Big oil is hailing the $369 billion climate bill for its steps to regulate the fossil fuel industry and promote green energy, according to Bloomberg. However, smaller, independent oil and gas companies are arguing that the bill’s numerous, costly regulations will threaten their industry’s development, according to an industry letter that was sent Tuesday night to the House Ways & Means Committee.
Exxon’s Darren Woods said the Democrats’ bill was “a step in the right direction” and Occidental’s Chief Executive Officer Vicki Hollub called the bill “very positive,” according to Bloomberg. BP and Shell also cheered on tougher federal regulations and the bill’s green investments in an Aug. 5 open letter to Congress.

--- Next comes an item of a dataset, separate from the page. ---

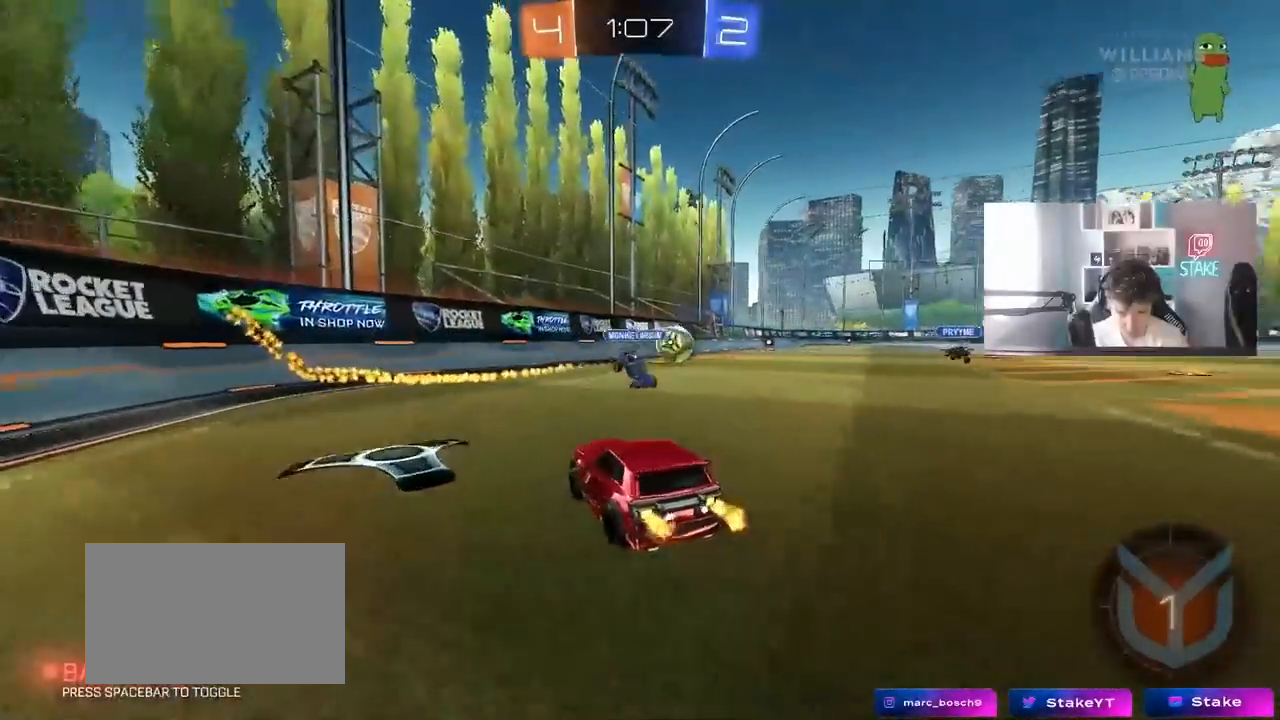
{"keys": ["w"], "mouse": [], "mouse_move": "still", "events": [[133, "a", "up"], [133, "d", "down"], [233, "shift", "down"], [317, "shift", "up"], [450, "d", "up"]]}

On the other hand, the “bill will exacerbate supply concerns at a time of high crude and gasoline prices,” according to representatives of the small and medium-sized fossil fuel exploration and production industry.
The climate package will impose a slew of new taxes and penalties that allow the Environmental Protection Agency (EPA) to place new charges on methane leaks at $900 per metric ton, rising to $1,500 in 2026, according to the bill’s text. Though EPA methane rules are yet to be finalized, companies will still be charged for excess emissions.
The act also doubles rental fees on onshore leases by imposing a new fee on submitting land for leasing and increases onshore royalty rates to nearly 17% from the previous rate of 12.5%. Such measures will hike expenses for smaller drillers and discourage energy production, according to the letter.
Simultaneously, the bill will accelerate large oil and gas companies’ green transition by providing substantial tax credits for carbon capture, hydrogen, and biofuels at a time when firms like Exxon are accelerating investments in renewable energy to phase out fossil fuels by 2050, mirroring the Biden administration’s climate agenda.
Exxon and Occidental both have large carbon capture projects underway, and the bill would give them more time to claim the incentive, as well as a higher credit of up to $180 per ton for operations that take carbon dioxide directly out of the atmosphere, according to Bloomberg. Such projects could earn up to $85 per ton of carbon dioxide gathered, up from the current $50 per ton.
Meanwhile, the nation’s 9,000 smaller, independent oil and natural gas explorers may lack the funding to refine their carbon capture capabilities and investment in renewables.
“We engage in carbon capture as well, but we’re not focused on getting a handout for it,” Kathleen Sgamma, president of the Western Energy Alliance, which represents scores of oil and gas companies, told Bloomberg.
Exxon, Occidental, BP and Shell did not immediately respond to the Daily Caller News Foundation’s request for comment.